Hoy: 23 de noviembre de 2024
Se levantó de la cama sin ganas, dio los buenos días a sus canas. Cincuenta y un años en su piel, cuarteada en zanjas por donde se perdía el néctar de la vida de su cara ausente. Autómata y asentimental se limpió los restos de café con una servilleta, sabiendo que el baño era ahora su meta. Espuma para el rasurado, resiliencia para un divorciado, desempleado, asqueado…Todos los participios negativos en su cerebro desgastado. Indeciso. ¿Para qué ducharme?, pensó. ¿Debería marcharme?, reflexionó. ¿Del todo? No serás capaz, reconoció. No empieces con ese banal victimismo de cobardes sin límites, se castigó. No se duchó y se dirigió a su habitación, donde la ropa del pasado le sugirió: tírame o regálame, pero sácame de aquí, lejos de ti. Se despidió de aquel jersey –ya harapo- que tiempo atrás le hizo sentir guapo. Rojo, de algodón mullido; lucía un agujero recosido. Da vergüenza, ya has cumplido, dijo con firmeza.
La prenda escarlata despertó una chispa en Juan: melancolía dulce y amarga. El autómata vio su reflejo con barba, careta peluda encubriendo su hastío por décadas, recortada con esmero para encontrar a quien decir te quiero. Adiós a la máscara mientras surcaban su rostro los cortafuegos, al sonido de una cuchilla sesgando las llamaradas de libido. Enjuagó su nueva imagen. Se regaló una sonrisa arcaica de medio lado y el espejo se lo agradeció con un leve destello de añoranza. Corrió hasta la bolsa con harapos en un brote de esperanza y rescató su suéter como marinero salva a sirena en alta mar. Abrazó la lana roja, se puso el jersey y se impuso una ley: no mires atrás.
Un nuevo día, un único momento, pulsación tras pulsación, renació su alma, su energía, su corazón, da igual el nombre; era un nuevo hombre. Lo sería cada día, sus sueños se regenerarían cada noche. El amanecer como regalo, el atardecer como elixir; lo que llaman revelación, o despertar. Y se dijo sonriente: esto es existir.
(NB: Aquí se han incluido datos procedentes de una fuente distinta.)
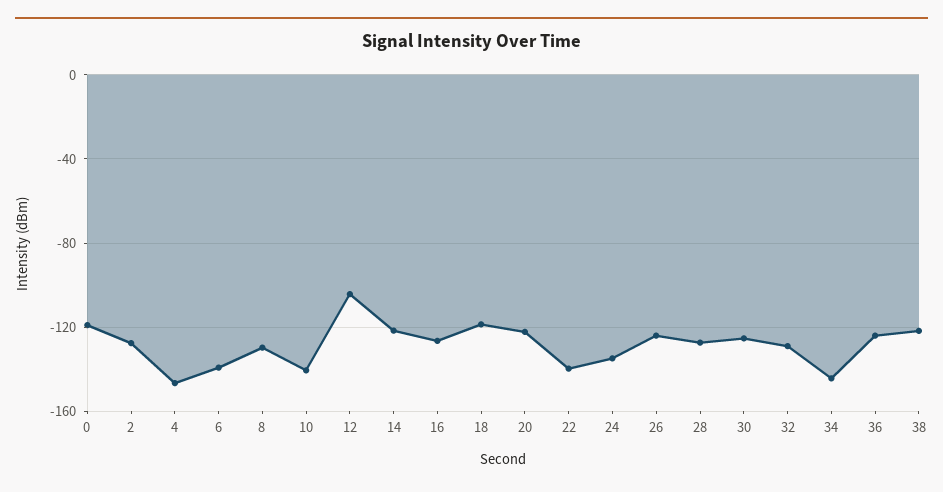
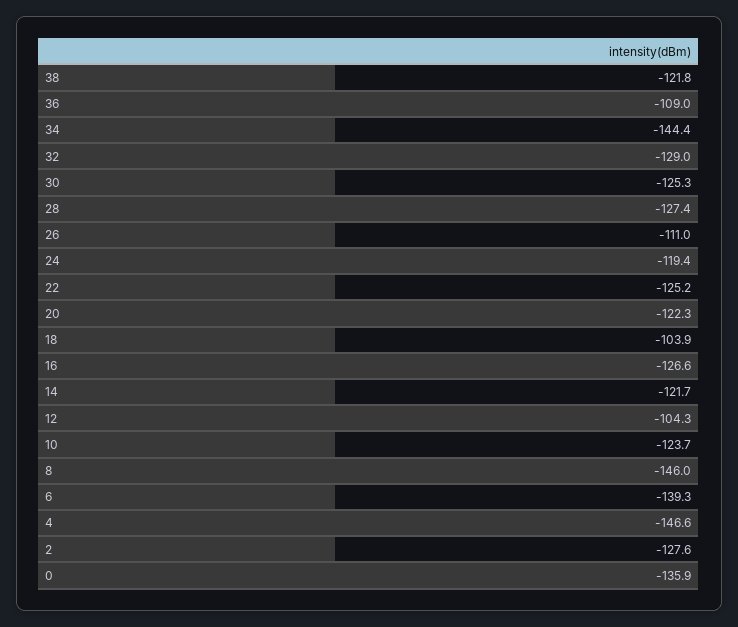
0: -120 -> -135.9
8: -130 -> -146
10: -140 -> -123.7
18: -120 -> -103.9
22: -140 -> -125.2
24: -135 -> -119.4
26: -125 -> -111
36: -125 -> -109

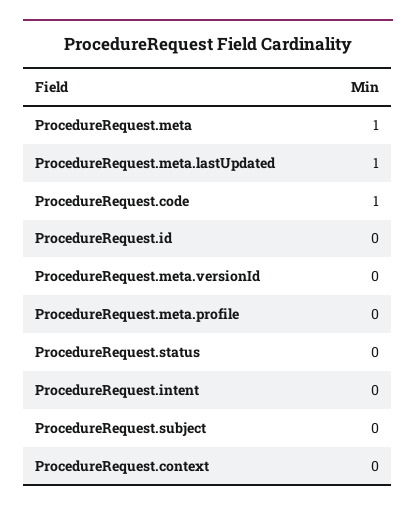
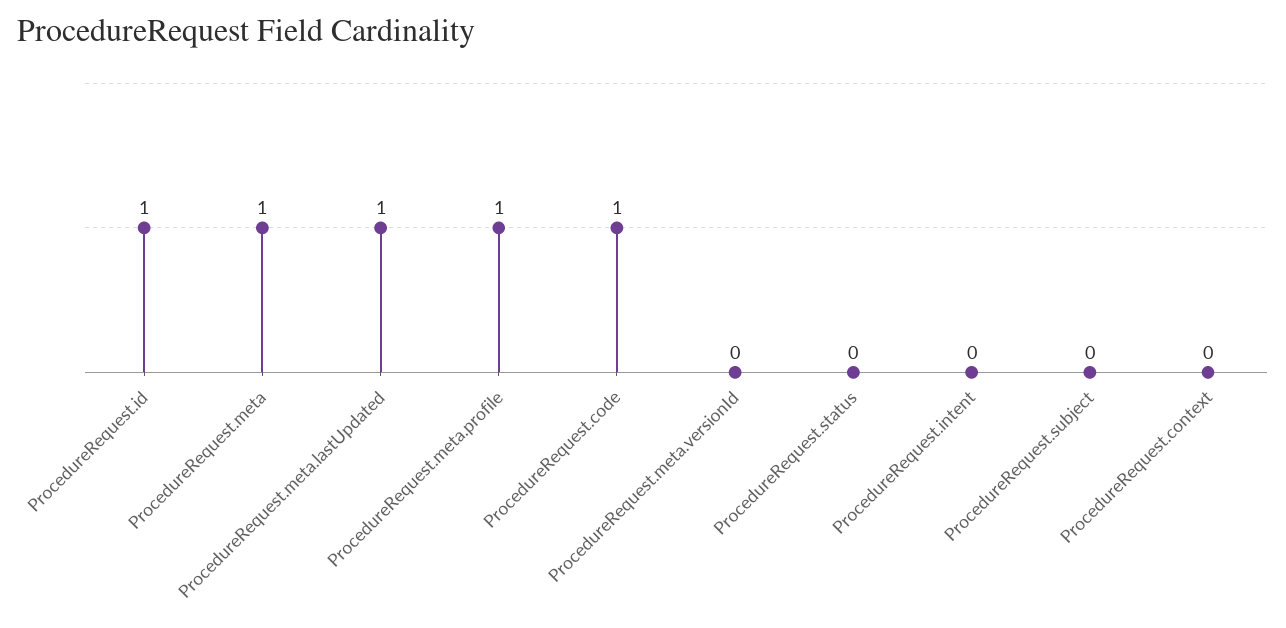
ProcedureRequest.id: 0 -> 1
ProcedureRequest.meta.profile: 0 -> 1

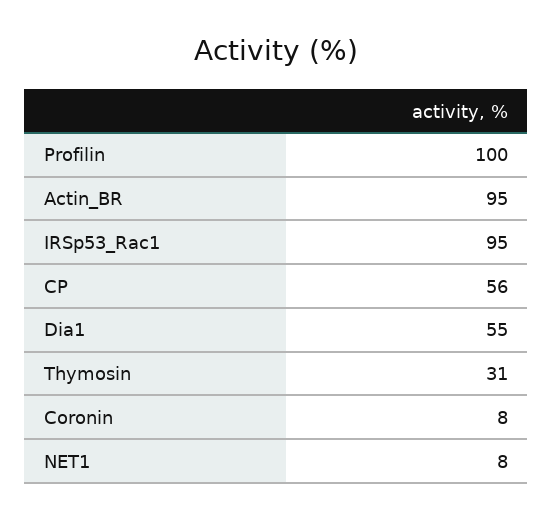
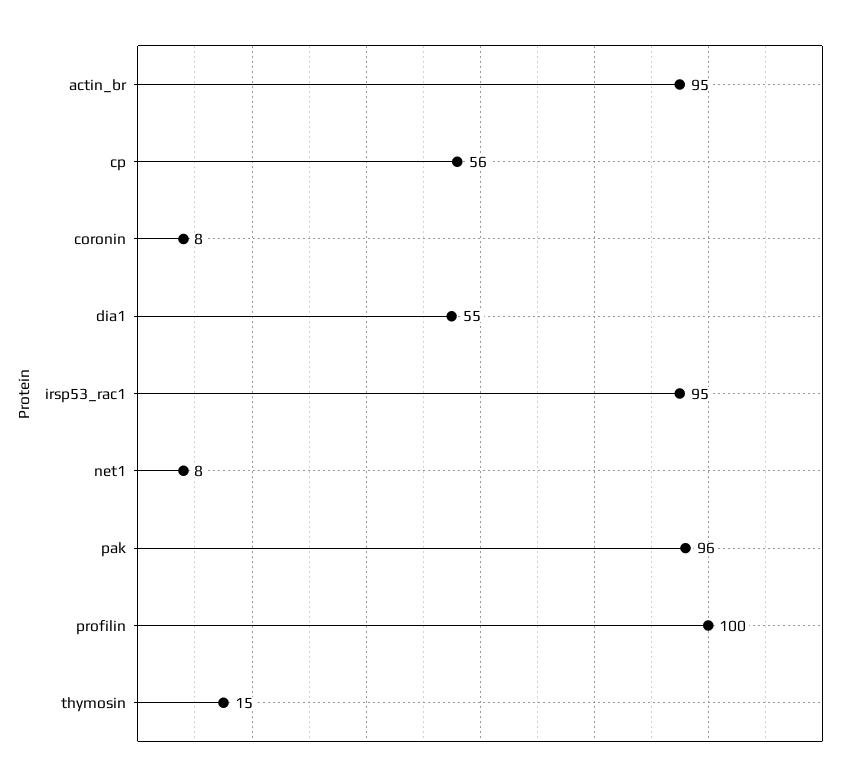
Thymosin: 31 -> 15
pak: none -> 96

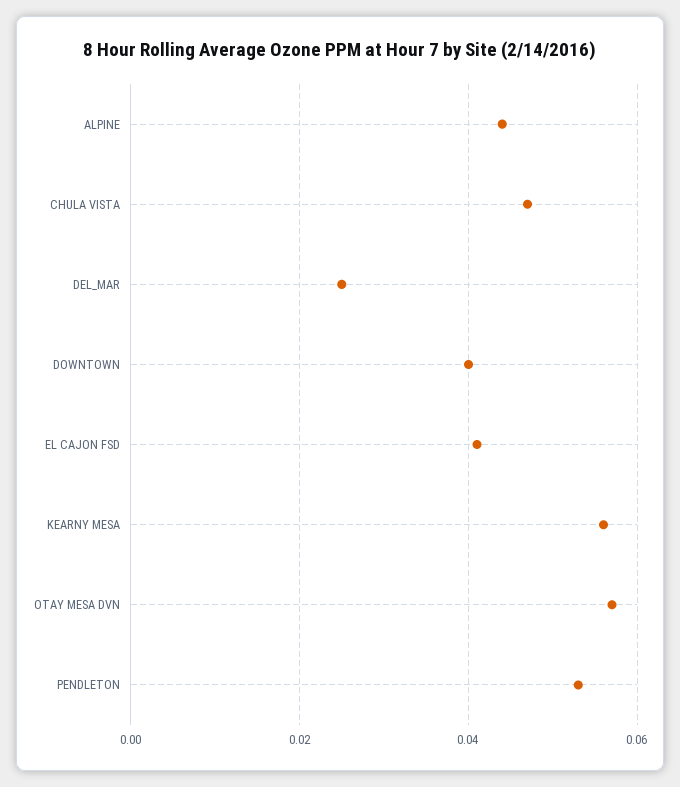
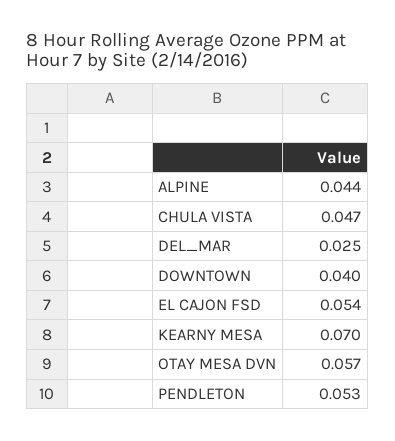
EL CAJON FSD: 0.04 -> 0.054
KEARNY MESA: 0.055 -> 0.07

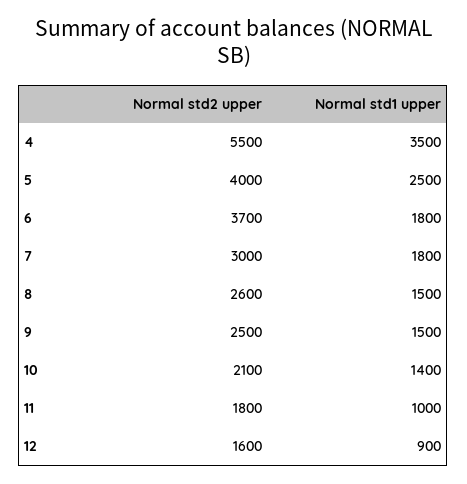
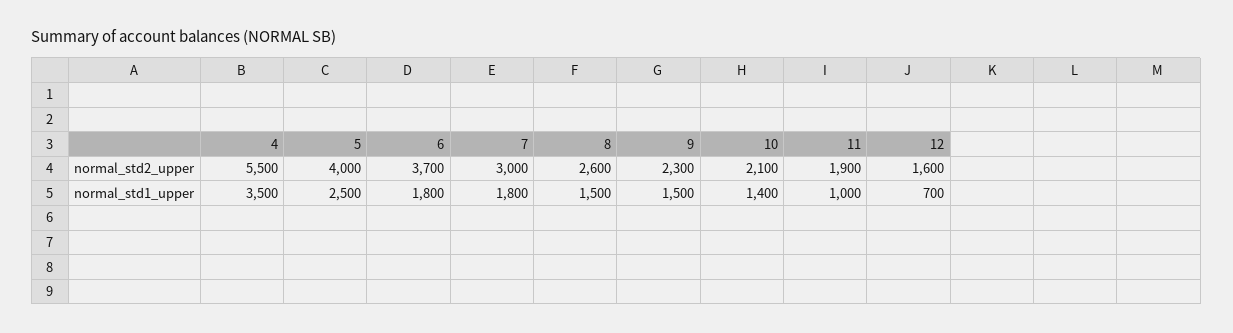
Normal std2 upper, 9: 2500 -> 2300
Normal std2 upper, 11: 1800 -> 1900
Normal std1 upper, 12: 900 -> 700

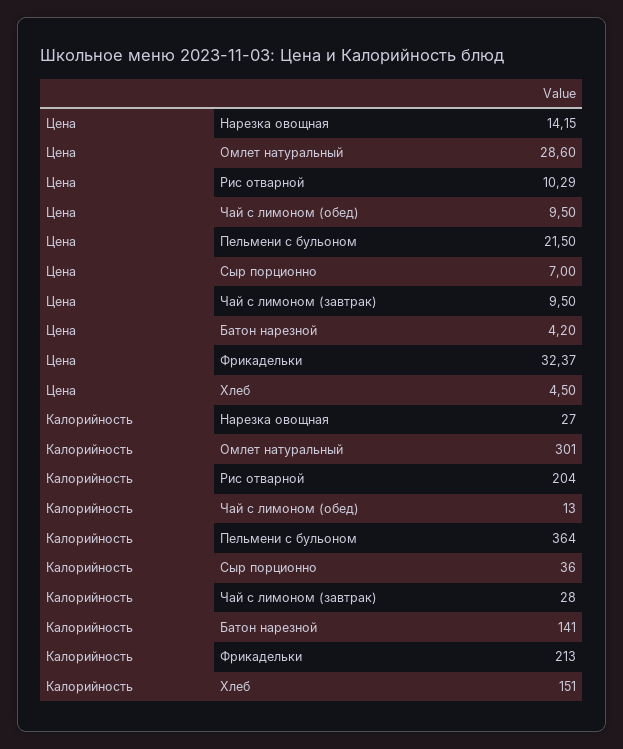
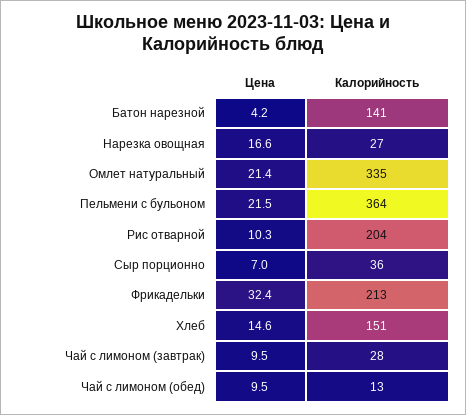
Цена, Нарезка овощная: 14.15 -> 16.6
Цена, Омлет натуральный: 28.6 -> 21.4
Цена, Хлеб: 4.5 -> 14.6
Калорийность, Омлет натуральный: 301 -> 335

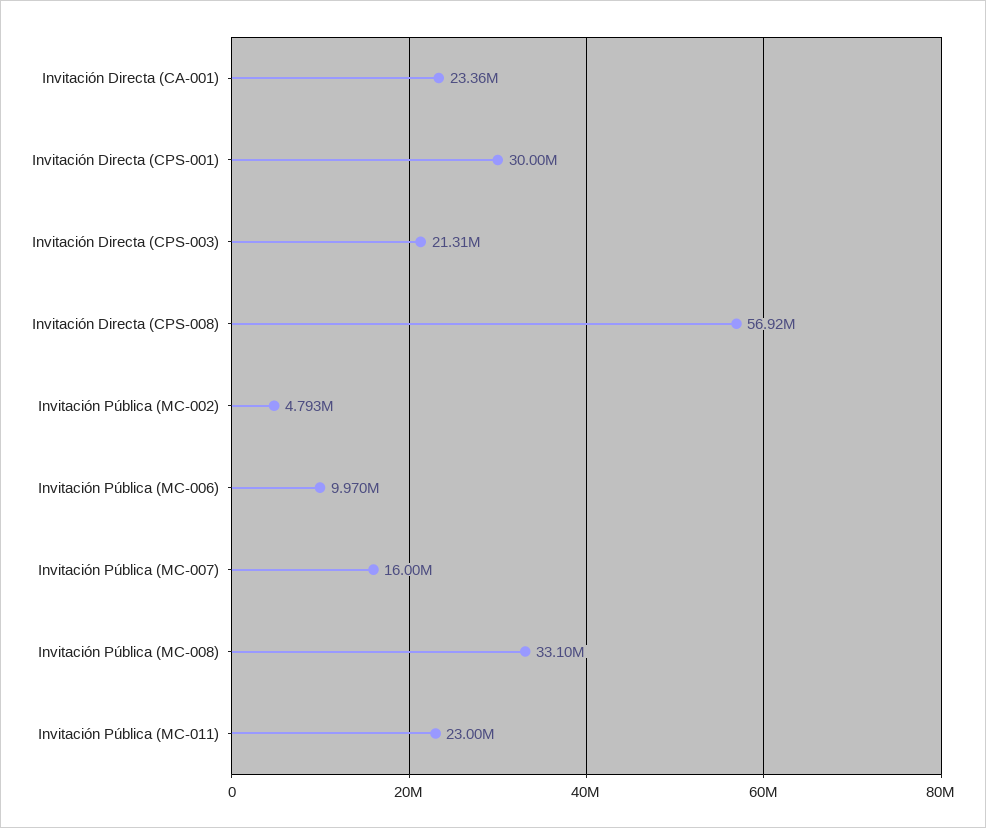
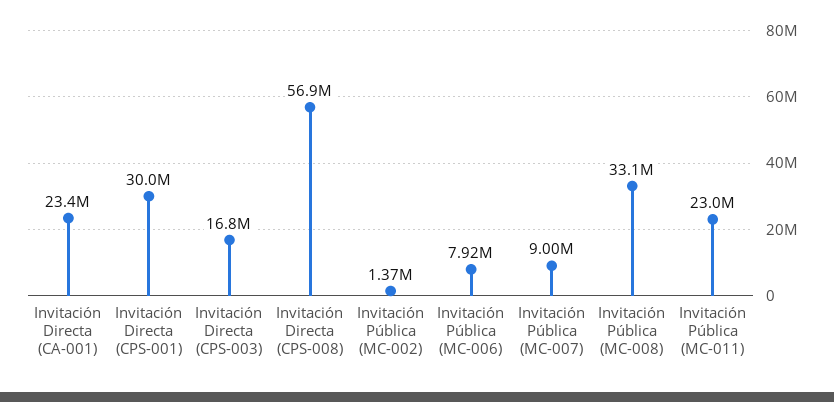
Invitación Directa (CPS-003): 21310000 -> 16800000
Invitación Pública (MC-002): 4793000 -> 1370000
Invitación Pública (MC-006): 9970000 -> 7920000
Invitación Pública (MC-007): 16000000 -> 9000000

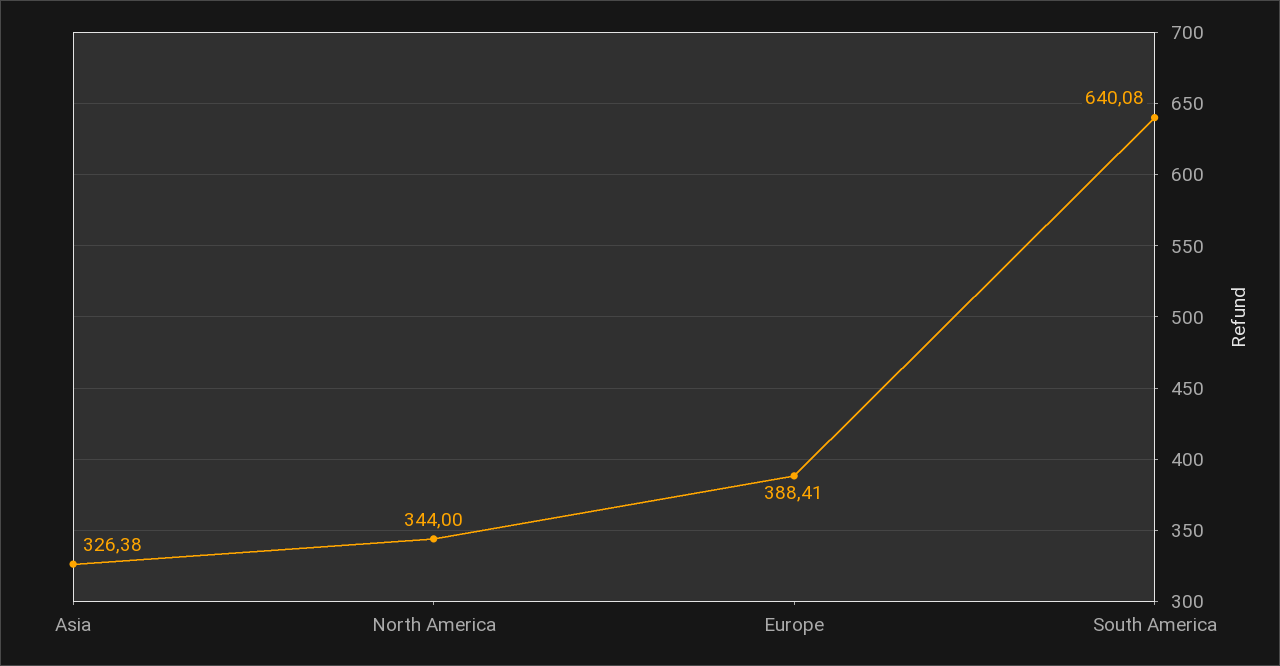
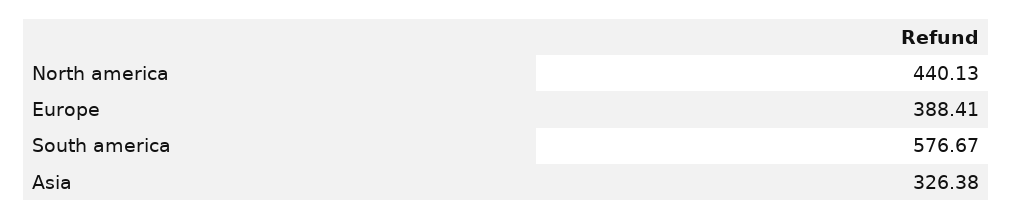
North America: 344 -> 440.13
South America: 640.08 -> 576.67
Y decidió amarse, sabiendo que lo conseguiría.
Salió a la calle con su jersey agujereado, el bofetón de ruidos de la ciudad trasmutó a un abrazo para el autómata renovado que, gracias al afeitado, puso sentir la caricia de un viento amable. Un ser nuevo a cada instante caminando hacia el parque donde los rostros de los otros ya no eran tan distantes, ni los pájaros que ahora escuchaba cantar. La penumbra de los edificios sobre él le hacía menos daño, no importaba quién era sino de qué formaba parte.
Caminó despierto por primera vez en mucho tiempo, sin saber que ese sería el último día de su vida. Las horas infinitas en las que cada respiración era importante, cada segundo un mundo para conquistar era lo que tenía por delante. Ese rato significó más que una vida entera. Tuvo suerte: se enamoró de la vida a unos pasos de la muerte.